The bank has not filed a brief in this Court, apparently believing that the District Court's abstention renders the State's appeal inconsequential. It does not. Abstention in deference to state proceedings does dispose of the federal case, but without prejudice: there remains the possibility that the bank could re-file its federal claim. If the State's Eleventh Amendment argument is meritorious, then it is entitled to close off that possibility by having the bank's claim dismissed with prejudice.

As to the merits of the State's argument, the law is clearly settled. The bank here has brought a suit in equity, in a federal court, against a State agency. The cases relied on by the District Court, which hold that State officials may be sued in their official capacity provided that the plaintiff seeks injunctive relief rather than money damages, are off point. The bank sued a State agency, not a State official, and State agencies may assert the Eleventh Amendment immunity of the State. See, e.g., Edelman v. Jordan, 415 U.S. 651, 94 S.Ct. 1347, 39 L.Ed.2d 662 (1974). We therefore reverse the District Court's denial of Missouri's motion for judgment on the pleadings.

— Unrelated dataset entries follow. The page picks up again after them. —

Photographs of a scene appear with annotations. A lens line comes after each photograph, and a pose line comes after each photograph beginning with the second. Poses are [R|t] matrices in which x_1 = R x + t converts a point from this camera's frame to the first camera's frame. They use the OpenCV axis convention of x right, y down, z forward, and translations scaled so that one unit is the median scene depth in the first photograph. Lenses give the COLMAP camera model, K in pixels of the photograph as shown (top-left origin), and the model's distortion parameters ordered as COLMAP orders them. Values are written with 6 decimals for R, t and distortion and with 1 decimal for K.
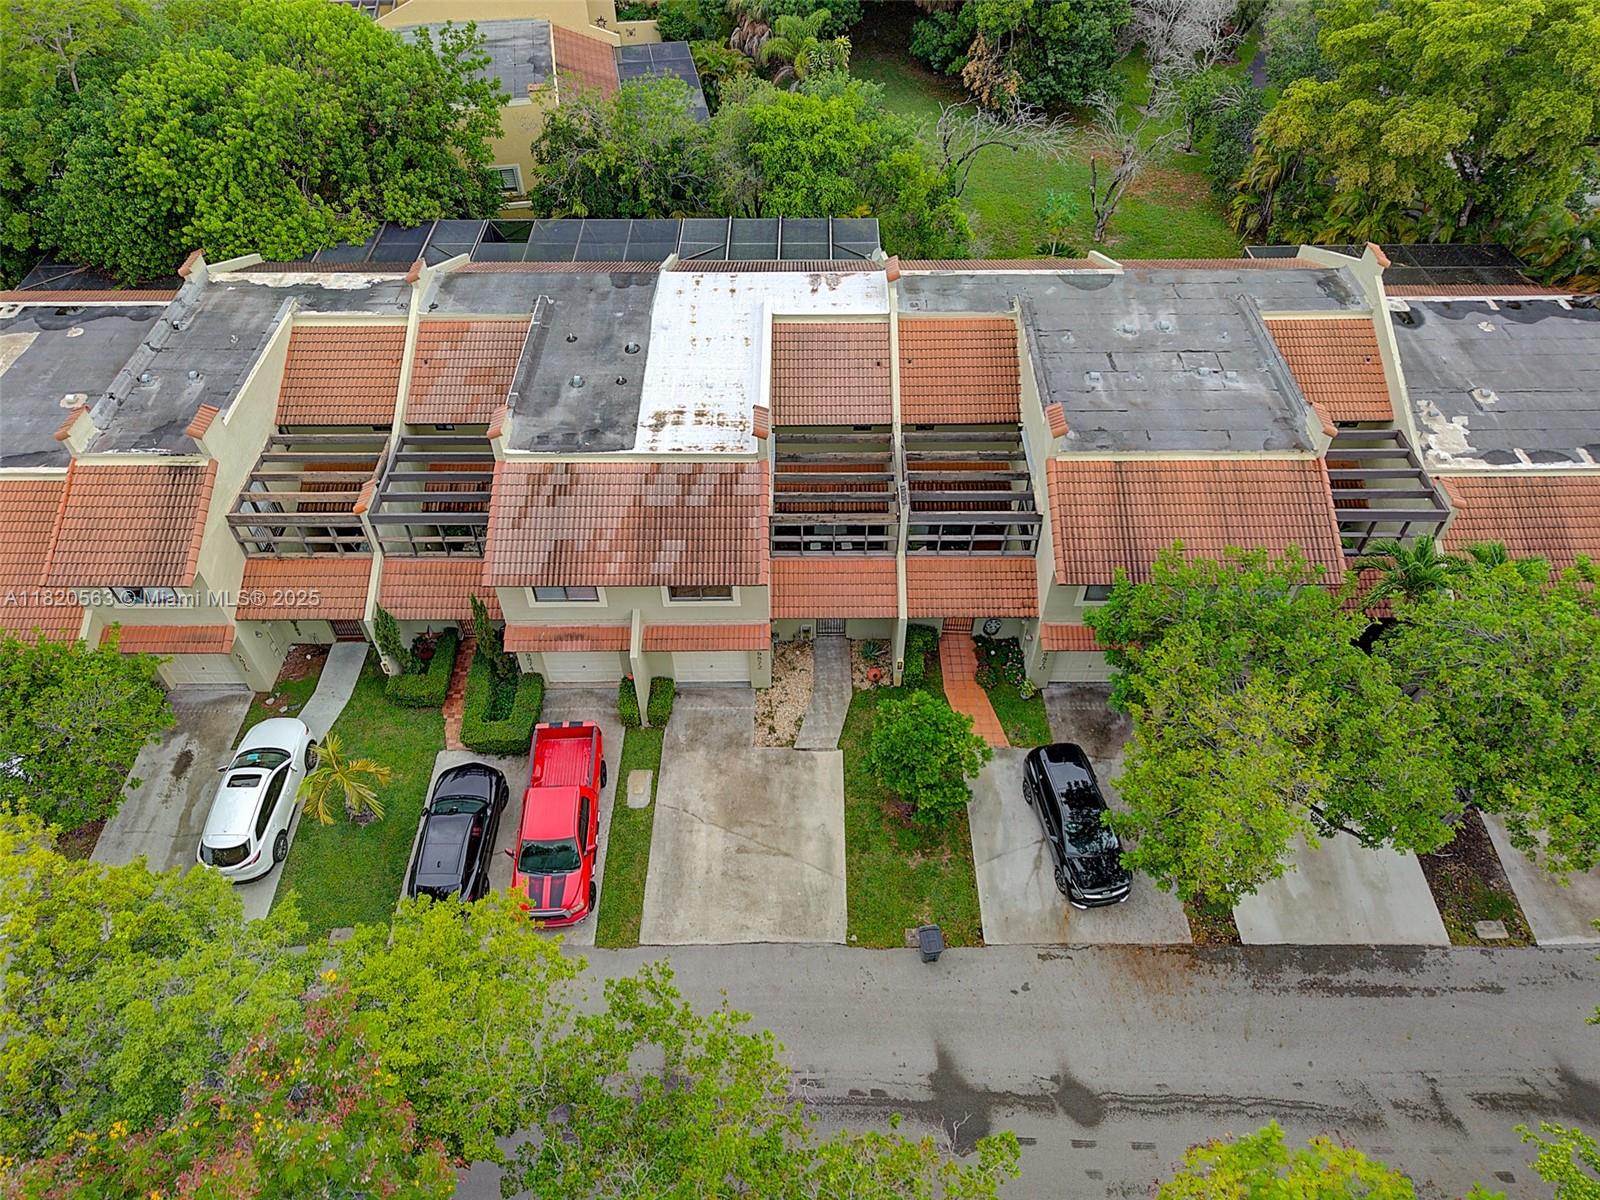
lens RADIAL K [[1076.1, 0, 802.7], [0, 1076.1, 601.9], [0, 0, 1]] dist [-0.003476, -0.002678]
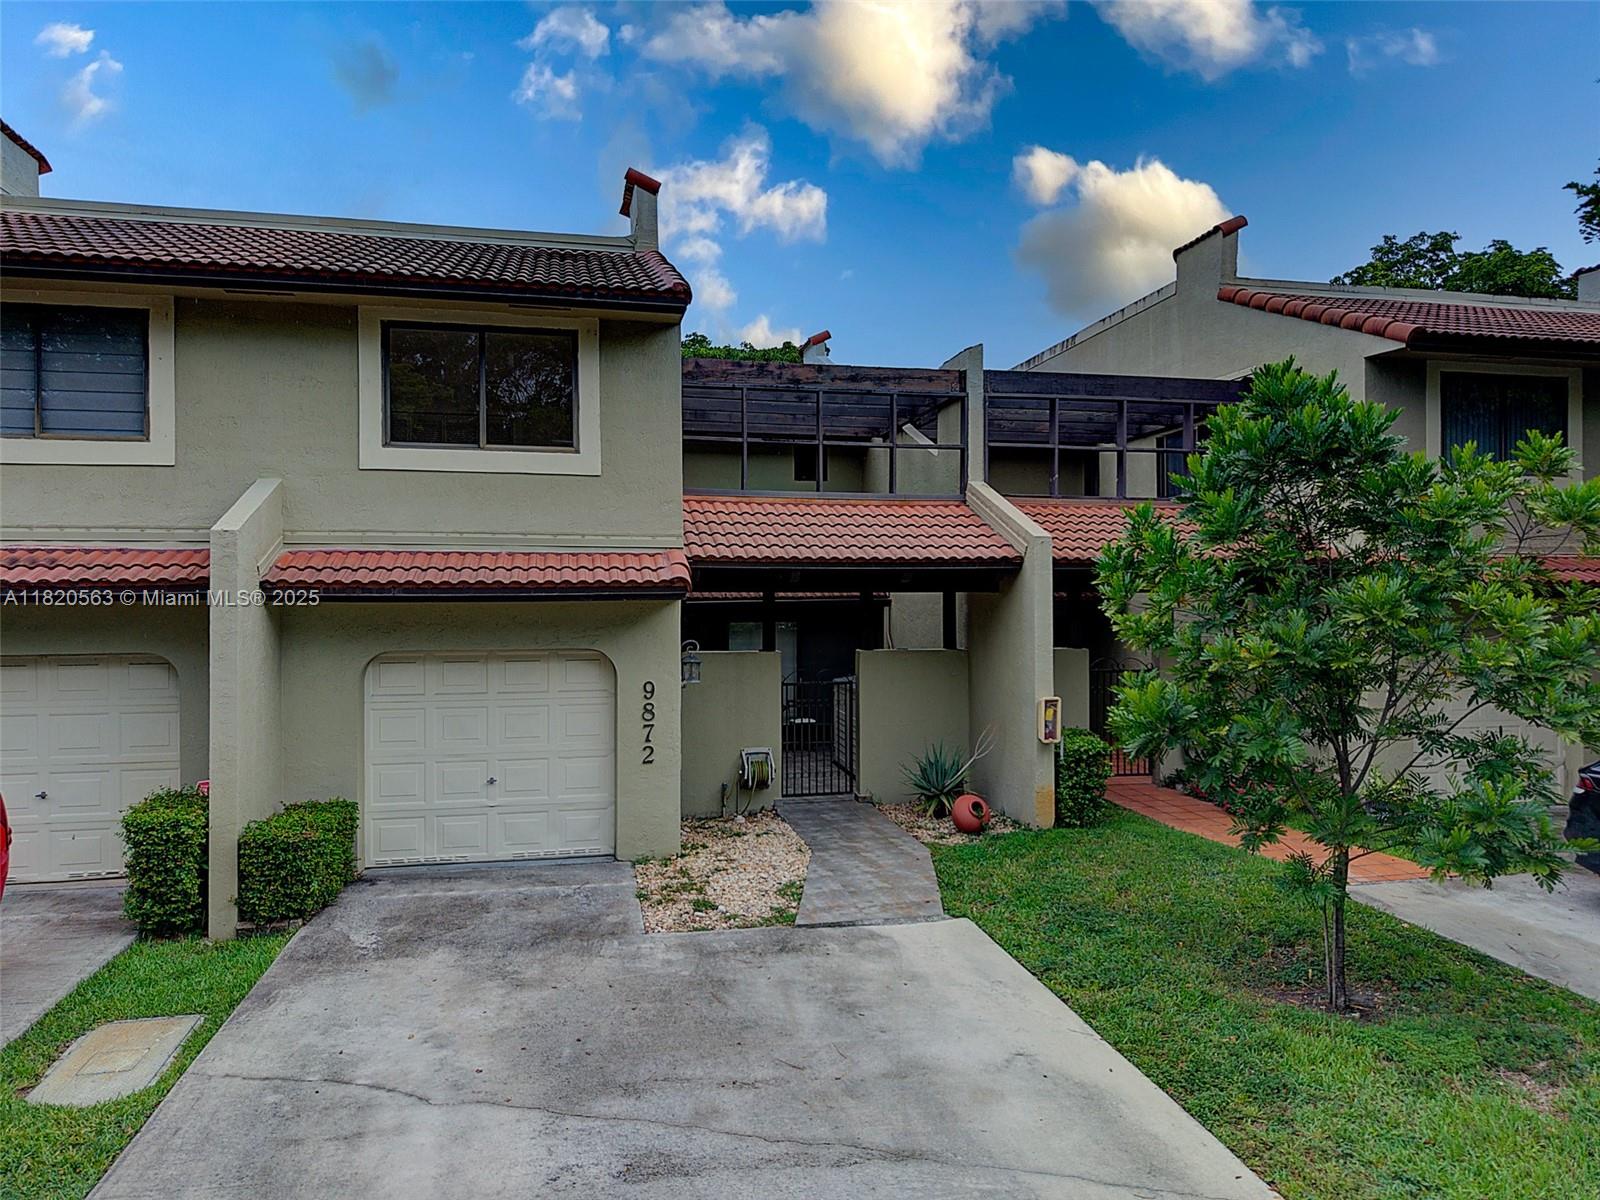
lens RADIAL K [[1076.1, 0, 800.9], [0, 1076.1, 600.9], [0, 0, 1]] dist [-0.003476, -0.002678]
pose [[0.976133, 0.002768, 0.217156, -0.065371], [0.163138, 0.650691, -0.741611, 0.280410], [-0.143354, 0.759338, 0.634709, 0.753322]]
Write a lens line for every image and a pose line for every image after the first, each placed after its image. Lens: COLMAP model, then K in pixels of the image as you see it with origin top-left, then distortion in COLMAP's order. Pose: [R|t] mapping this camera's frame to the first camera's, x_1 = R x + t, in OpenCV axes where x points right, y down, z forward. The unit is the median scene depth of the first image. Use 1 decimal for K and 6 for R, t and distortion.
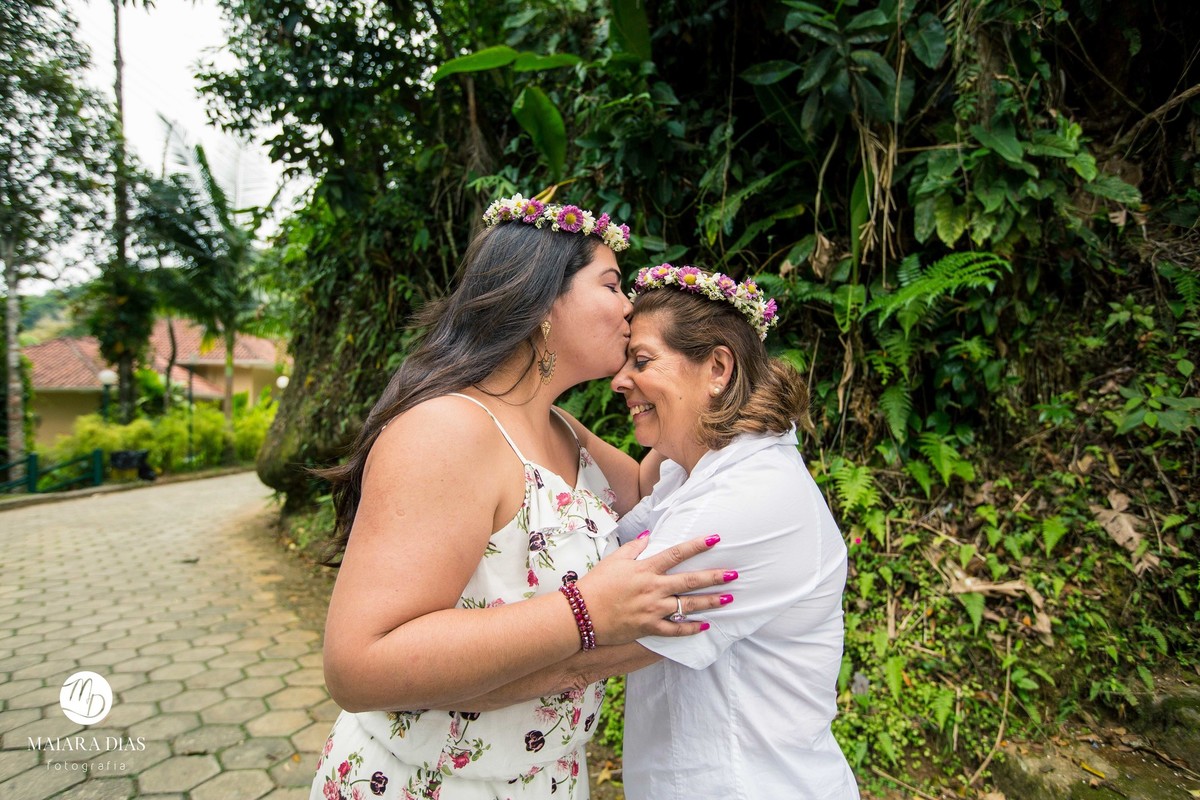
lens RADIAL K [[746.8, 0, 599.3], [0, 746.8, 395.4], [0, 0, 1]] dist [-0.000226, 0.038945]
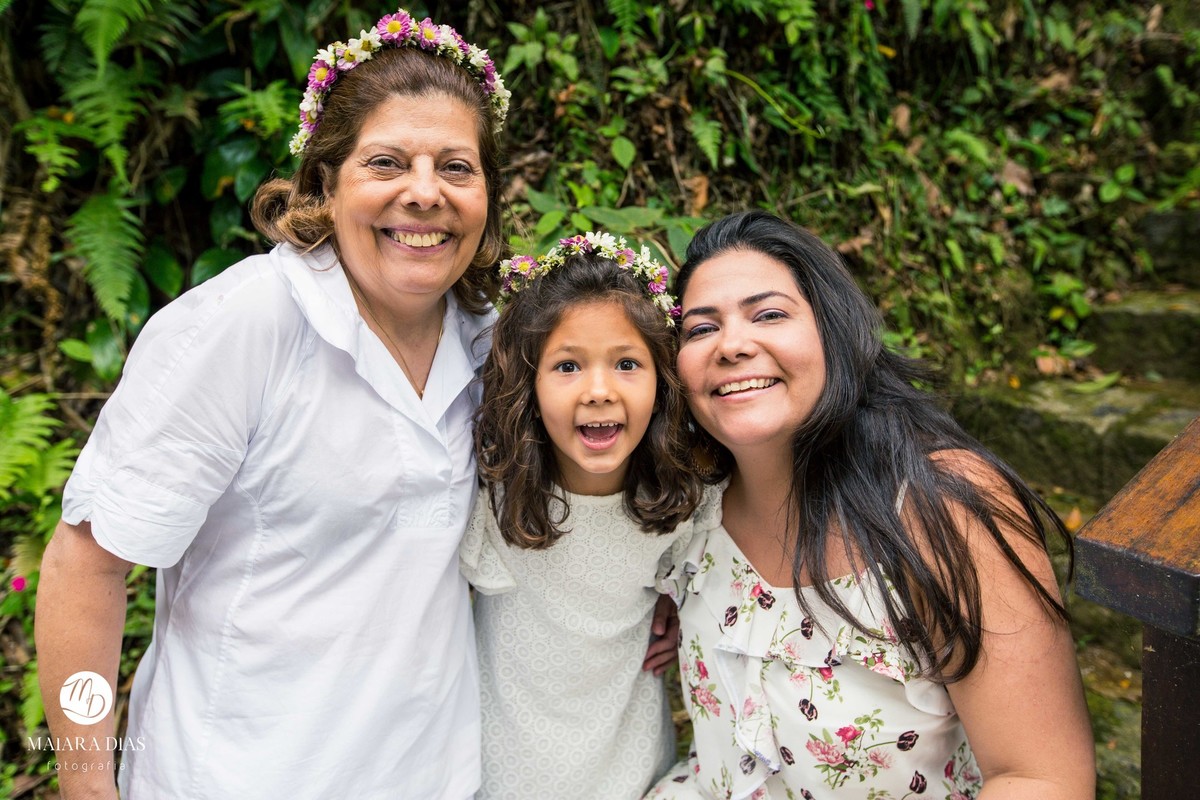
lens RADIAL K [[1034.4, 0, 600.0], [0, 1034.4, 400.0], [0, 0, 1]] dist [0.008662, 0.011858]
pose [[0.798040, -0.137500, 0.586708, 0.275801], [0.025016, 0.980340, 0.195724, -0.007066], [-0.602086, -0.141518, 0.785790, 0.368931]]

On remand, the State will be entitled to a dismissal with prejudice to the re-filing of the federal-court suit.


The State has also asserted a claim for attorney's fees, arguing that its clear immunity from suit renders frivolous the bank's joinder of DSS. The attorney's fee dispute should be resolved, in the first instance, by the District Court.

Reversed and remanded for further proceedings consistent with this opinion.